___ 연습용 기록
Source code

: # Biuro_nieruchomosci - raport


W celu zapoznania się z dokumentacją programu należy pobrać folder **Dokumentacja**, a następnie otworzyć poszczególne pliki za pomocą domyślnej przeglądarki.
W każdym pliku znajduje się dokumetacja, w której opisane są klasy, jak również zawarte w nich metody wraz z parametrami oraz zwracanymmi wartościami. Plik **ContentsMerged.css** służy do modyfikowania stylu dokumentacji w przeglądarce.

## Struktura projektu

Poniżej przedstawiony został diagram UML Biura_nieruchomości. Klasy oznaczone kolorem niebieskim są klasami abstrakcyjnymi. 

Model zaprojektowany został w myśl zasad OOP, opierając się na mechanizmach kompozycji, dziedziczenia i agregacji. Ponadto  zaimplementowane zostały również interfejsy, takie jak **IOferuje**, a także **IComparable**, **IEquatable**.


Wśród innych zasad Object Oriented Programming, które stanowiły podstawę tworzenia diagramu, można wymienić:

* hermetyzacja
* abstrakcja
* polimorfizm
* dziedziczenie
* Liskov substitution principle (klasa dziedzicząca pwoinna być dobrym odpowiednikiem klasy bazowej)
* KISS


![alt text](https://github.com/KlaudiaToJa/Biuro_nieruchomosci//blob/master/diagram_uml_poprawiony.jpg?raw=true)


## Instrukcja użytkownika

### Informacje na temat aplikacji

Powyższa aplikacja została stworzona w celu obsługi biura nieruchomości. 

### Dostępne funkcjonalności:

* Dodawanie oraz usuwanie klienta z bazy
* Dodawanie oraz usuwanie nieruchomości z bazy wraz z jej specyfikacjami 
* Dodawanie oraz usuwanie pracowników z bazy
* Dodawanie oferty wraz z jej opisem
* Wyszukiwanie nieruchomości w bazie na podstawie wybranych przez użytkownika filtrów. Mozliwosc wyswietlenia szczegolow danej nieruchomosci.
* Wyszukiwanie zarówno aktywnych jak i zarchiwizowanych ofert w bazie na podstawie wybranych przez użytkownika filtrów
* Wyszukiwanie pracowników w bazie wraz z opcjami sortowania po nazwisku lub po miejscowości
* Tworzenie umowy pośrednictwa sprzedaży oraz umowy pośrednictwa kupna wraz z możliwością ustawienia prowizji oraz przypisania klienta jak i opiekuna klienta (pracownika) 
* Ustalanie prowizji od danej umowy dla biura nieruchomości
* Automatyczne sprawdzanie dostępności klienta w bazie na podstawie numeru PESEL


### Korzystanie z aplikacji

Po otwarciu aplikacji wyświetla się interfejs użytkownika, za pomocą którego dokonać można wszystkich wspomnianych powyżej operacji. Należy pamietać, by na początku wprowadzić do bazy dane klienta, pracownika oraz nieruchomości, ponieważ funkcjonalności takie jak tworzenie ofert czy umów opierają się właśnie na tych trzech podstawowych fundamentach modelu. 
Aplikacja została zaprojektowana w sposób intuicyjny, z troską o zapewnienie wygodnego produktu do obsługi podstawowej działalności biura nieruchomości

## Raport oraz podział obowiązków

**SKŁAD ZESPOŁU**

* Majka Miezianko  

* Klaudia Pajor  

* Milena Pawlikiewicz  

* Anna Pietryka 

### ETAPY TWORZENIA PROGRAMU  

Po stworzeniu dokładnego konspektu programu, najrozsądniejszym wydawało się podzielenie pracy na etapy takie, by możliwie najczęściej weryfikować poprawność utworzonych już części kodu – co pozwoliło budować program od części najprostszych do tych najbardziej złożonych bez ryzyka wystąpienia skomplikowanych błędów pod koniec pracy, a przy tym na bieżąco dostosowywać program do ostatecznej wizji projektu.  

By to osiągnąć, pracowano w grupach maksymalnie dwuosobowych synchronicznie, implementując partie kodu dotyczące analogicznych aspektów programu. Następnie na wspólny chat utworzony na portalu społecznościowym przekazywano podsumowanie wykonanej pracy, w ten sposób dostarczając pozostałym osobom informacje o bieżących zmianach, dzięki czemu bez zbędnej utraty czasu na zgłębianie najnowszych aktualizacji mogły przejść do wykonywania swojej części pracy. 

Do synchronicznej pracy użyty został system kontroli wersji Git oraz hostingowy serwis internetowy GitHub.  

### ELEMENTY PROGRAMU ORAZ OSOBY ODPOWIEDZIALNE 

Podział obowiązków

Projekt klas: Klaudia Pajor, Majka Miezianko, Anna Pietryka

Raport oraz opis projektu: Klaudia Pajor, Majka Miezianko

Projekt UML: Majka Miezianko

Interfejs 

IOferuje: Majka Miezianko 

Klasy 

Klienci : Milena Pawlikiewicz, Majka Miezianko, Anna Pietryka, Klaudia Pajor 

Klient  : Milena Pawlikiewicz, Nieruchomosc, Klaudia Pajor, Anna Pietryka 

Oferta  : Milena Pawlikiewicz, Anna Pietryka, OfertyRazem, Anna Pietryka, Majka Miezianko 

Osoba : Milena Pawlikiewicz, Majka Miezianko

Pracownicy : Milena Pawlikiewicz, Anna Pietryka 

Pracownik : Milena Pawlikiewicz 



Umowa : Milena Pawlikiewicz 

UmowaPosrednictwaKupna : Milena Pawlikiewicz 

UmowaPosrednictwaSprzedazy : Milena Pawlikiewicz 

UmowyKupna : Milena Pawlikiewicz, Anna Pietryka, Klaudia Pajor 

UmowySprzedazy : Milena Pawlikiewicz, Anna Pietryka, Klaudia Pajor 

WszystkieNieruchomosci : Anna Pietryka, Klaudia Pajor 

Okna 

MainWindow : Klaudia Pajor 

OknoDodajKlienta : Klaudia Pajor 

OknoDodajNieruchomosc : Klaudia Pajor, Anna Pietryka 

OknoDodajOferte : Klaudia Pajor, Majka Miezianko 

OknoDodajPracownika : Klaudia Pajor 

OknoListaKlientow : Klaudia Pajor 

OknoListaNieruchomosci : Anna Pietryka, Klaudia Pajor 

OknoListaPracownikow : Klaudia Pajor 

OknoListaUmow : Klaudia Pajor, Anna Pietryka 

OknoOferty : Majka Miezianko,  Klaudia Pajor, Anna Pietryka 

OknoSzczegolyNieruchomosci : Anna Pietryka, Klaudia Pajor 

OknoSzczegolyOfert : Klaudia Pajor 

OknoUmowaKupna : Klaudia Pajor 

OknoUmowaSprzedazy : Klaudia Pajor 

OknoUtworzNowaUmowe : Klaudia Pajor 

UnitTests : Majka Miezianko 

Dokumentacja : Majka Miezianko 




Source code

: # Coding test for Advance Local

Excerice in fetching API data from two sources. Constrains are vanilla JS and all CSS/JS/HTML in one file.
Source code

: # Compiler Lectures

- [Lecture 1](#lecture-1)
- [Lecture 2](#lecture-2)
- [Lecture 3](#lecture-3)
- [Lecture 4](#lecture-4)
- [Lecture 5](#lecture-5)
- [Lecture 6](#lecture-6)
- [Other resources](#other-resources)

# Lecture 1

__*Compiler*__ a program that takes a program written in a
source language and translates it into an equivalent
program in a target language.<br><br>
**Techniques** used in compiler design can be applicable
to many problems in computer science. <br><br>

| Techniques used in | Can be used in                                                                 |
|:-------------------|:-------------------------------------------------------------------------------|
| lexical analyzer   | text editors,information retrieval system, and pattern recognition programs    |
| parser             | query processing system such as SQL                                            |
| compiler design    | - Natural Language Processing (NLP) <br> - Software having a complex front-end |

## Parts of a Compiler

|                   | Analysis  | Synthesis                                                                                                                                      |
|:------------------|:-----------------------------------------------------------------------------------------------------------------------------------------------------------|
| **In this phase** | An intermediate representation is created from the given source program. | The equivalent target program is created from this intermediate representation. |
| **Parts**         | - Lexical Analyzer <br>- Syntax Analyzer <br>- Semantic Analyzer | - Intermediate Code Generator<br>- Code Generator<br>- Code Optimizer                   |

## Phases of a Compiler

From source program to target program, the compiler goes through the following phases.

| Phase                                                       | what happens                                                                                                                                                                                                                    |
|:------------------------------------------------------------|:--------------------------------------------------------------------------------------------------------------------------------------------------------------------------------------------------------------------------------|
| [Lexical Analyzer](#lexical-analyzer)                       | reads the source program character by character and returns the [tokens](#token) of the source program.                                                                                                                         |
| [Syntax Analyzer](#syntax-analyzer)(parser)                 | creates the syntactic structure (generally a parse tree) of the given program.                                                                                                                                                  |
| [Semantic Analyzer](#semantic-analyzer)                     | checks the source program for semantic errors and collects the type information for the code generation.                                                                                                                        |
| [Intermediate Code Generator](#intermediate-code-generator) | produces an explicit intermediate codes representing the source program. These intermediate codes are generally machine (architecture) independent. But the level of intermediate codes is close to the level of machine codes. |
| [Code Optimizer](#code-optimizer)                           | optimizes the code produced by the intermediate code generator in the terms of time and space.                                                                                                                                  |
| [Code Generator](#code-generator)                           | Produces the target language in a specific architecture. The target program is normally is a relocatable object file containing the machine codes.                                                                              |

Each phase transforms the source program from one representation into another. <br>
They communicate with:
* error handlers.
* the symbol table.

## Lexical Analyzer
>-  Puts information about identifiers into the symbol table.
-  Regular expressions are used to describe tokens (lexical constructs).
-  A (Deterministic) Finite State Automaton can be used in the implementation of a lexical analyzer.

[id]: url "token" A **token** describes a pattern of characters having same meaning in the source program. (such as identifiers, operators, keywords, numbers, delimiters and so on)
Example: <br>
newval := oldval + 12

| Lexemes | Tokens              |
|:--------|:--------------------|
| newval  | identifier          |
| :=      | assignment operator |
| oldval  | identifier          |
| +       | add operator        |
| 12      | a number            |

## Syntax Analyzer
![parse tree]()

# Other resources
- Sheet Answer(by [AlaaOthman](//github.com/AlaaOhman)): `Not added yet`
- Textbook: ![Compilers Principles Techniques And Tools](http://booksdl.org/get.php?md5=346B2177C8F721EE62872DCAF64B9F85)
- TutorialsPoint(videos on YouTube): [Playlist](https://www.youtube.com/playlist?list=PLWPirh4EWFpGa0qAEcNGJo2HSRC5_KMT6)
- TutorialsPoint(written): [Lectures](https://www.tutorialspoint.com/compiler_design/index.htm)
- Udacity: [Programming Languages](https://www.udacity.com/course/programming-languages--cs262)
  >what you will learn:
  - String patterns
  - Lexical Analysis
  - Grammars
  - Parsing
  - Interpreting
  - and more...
______
위 기록에서 "Pracownik : Milena Pawlikiewicz" 문구가 들어 있는 줄과 "OknoDodajNieruchomosc : Klaudia" 문구가 들어 있는 줄 사이의 내용을, 양 끝 줄까지 포함하여 그대로 옮겨 적으세요.

• **과제 답변**
Pracownik : Milena Pawlikiewicz 



Umowa : Milena Pawlikiewicz 

UmowaPosrednictwaKupna : Milena Pawlikiewicz 

UmowaPosrednictwaSprzedazy : Milena Pawlikiewicz 

UmowyKupna : Milena Pawlikiewicz, Anna Pietryka, Klaudia Pajor 

UmowySprzedazy : Milena Pawlikiewicz, Anna Pietryka, Klaudia Pajor 

WszystkieNieruchomosci : Anna Pietryka, Klaudia Pajor 

Okna 

MainWindow : Klaudia Pajor 

OknoDodajKlienta : Klaudia Pajor 

OknoDodajNieruchomosc : Klaudia Pajor, Anna Pietryka 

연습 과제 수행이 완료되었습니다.